#### Text block

Connecting to prior knowledge
‘What is the best quality in a friend?’
As students share words about friendship they are entered into a wordle.
After the wordle is displayed the following questions are posed.
- Can animals and people be friends?
- Can pets have the qualities that are listed in our wordle?
Students work in groups with a copy of the wordle and circle the most important qualities a pet (who is a friend) can have.
Each group shares their selected words and justifies their choice.
Work is displayed.
What do you know about cats?
- List words that describe a cat’s behaviour and attitude towards people.
- Talk about how cats are different from other pets such as dogs.
- Do you think you can train a cat?
(ACELT1575) (ENe-8B) (ACELT1581) (EN1-11D)
Exploring the text in context of our community, school and ‘me’
Introduce Come Down, Cat!
The cover is discussed. Where is the boy and the cat? How would you describe the expression on the cat’s face? The boy’s face?
Teacher reads the story to whole class.
The story is discussed with reference to the words that have previously been discussed that describe friendship.
The wordles are revisited and the qualities of friendship applied to the story.
Nicholas is a good friend because . . .
Cat is a good friend because . . .
A new wordle is created by brainstorming words to describe Nicholas and cat. This is shared and compared with the friendship wordles.
In small groups a venn diagram is created with the common words placed in the intersection of the two circles.
Complete the activity by making a class venn diagram using a interactive venn diagram.
Rich assessment task
Students draw a scene from the story and write 4 key words that reflect the strength of Nicholas and his cat’s friendship.
Words may be chosen from the wordles and venn diagrams to describe the scene chosen by the students.
Students share their work in groups.
Work is displayed on the wall with the wordles.
Responding to the text
Come Down, Cat! revisited
Before this session display the drawings done in the last assessment task.
Students complete a print walk. Remind students to read the descriptive words around their drawing.
Students share their drawings and justify their scene and word choices.
Watch the book trailer. The book trailer suggests some of the themes in the book: friendship, bravery, fear. Discuss these themes as a group.
Talk about the ending. Nicholas thinks the cat is brave: Safe in bed again, Nicholas remembered his cat on the roof, unafraid of the dark night things.
The cat thought Nicholas must be a very brave boy.
Discuss who was brave and what each of the characters will think about the adventures in the morning.
(ACELT1581) (ACELT1583) (EN1-10C)
Exploring plot, character, setting and theme
Interacting and relating to an image.
Who is sitting close to me?
Who is sitting half way down the room?
Who is at the back of the room?
How can we look at people and objects?
Face to face.
Guided by the teacher, students explore the angles created by the illustrator to position the reader within the text.
Students trace the angles that illustrate the contact Nicholas and cat are making.
Students in pairs mimic the angles e.g. the cover is face to face, pages 1-4 looking up, page 10 looking down.
Students explore the text and describe the feelings the reader has when viewing the nominated pages in the text e.g. Cat leaping down into Nicholas arms. Nicholas gazing down at Cat. Think back to the major themes discussed after watching the book trailer.
Rich assessment task:
Making connections with characters, events and own experience, sharing personal responses
With groups of three using an iPad or other device, ask students to take photos of each other posing using selected angles from the text, e.g. face to face.
Each group shares their photos and explains the angle and the feeling that it evokes.
Examples of photos from different angles are printed, labeled and added to the class wall with other work from this unit.

########
#### Dataset

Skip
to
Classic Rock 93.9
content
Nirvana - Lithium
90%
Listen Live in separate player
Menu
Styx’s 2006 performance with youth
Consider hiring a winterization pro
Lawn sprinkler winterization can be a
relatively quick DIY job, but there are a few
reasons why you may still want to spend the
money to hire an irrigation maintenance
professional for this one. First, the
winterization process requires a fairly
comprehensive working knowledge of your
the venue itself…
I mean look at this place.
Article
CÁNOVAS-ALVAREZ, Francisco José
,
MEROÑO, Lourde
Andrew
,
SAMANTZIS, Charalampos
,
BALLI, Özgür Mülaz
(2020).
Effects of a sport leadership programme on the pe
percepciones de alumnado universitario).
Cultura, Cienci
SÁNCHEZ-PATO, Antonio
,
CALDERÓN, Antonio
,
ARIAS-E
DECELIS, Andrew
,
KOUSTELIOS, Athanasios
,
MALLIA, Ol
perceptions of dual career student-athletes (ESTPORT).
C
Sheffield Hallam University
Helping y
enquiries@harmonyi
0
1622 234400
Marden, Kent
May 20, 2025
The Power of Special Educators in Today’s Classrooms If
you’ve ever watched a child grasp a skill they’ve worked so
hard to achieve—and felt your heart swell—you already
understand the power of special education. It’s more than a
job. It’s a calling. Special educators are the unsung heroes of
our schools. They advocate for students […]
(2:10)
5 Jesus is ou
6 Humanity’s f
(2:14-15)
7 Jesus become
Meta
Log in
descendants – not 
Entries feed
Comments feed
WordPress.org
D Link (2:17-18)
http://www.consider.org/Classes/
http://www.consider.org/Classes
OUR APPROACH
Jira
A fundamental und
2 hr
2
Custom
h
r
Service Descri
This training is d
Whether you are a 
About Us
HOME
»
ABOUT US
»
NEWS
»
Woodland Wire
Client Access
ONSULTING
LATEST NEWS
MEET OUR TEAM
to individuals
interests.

########

- Set of tasks:
1 – Which distinct codes appear in parentheses in the teaching notes on Come Down, Cat!? List each code once.
2 – Can you lay out every line of the listing above as a numbered list, leaving out any blank lines?

- Task responses:
1 –
- ACELT1575
- ENe-8B
- ACELT1581
- EN1-11D
- ACELT1583
- EN1-10C

2 –
1. Skip
2. to
3. Classic Rock 93.9
4. content
5. Nirvana - Lithium
6. 90%
7. Listen Live in separate player
8. Menu
9. Styx’s 2006 performance with youth
10. Consider hiring a winterization pro
11. Lawn sprinkler winterization can be a
12. relatively quick DIY job, but there are a few
13. reasons why you may still want to spend the
14. money to hire an irrigation maintenance
15. professional for this one. First, the
16. winterization process requires a fairly
17. comprehensive working knowledge of your
18. the venue itself…
19. I mean look at this place.
20. Article
21. CÁNOVAS-ALVAREZ, Francisco José
22. ,
23. MEROÑO, Lourde
24. Andrew
25. ,
26. SAMANTZIS, Charalampos
27. ,
28. BALLI, Özgür Mülaz
29. (2020).
30. Effects of a sport leadership programme on the pe
31. percepciones de alumnado universitario).
32. Cultura, Cienci
33. SÁNCHEZ-PATO, Antonio
34. ,
35. CALDERÓN, Antonio
36. ,
37. ARIAS-E
38. DECELIS, Andrew
39. ,
40. KOUSTELIOS, Athanasios
41. ,
42. MALLIA, Ol
43. perceptions of dual career student-athletes (ESTPORT).
44. C
45. Sheffield Hallam University
46. Helping y
47. enquiries@harmonyi
48. 0
49. 1622 234400
50. Marden, Kent
51. May 20, 2025
52. The Power of Special Educators in Today’s Classrooms If
53. you’ve ever watched a child grasp a skill they’ve worked so
54. hard to achieve—and felt your heart swell—you already
55. understand the power of special education. It’s more than a
56. job. It’s a calling. Special educators are the unsung heroes of
57. our schools. They advocate for students […]
58. (2:10)
59. 5 Jesus is ou
60. 6 Humanity’s f
61. (2:14-15)
62. 7 Jesus become
63. Meta
64. Log in
65. descendants – not 
66. Entries feed
67. Comments feed
68. WordPress.org
69. D Link (2:17-18)
70. http://www.consider.org/Classes/
71. http://www.consider.org/Classes
72. OUR APPROACH
73. Jira
74. A fundamental und
75. 2 hr
76. 2
77. Custom
78. h
79. r
80. Service Descri
81. This training is d
82. Whether you are a 
83. About Us
84. HOME
85. »
86. ABOUT US
87. »
88. NEWS
89. »
90. Woodland Wire
91. Client Access
92. ONSULTING
93. LATEST NEWS
94. MEET OUR TEAM
95. to individuals
96. interests.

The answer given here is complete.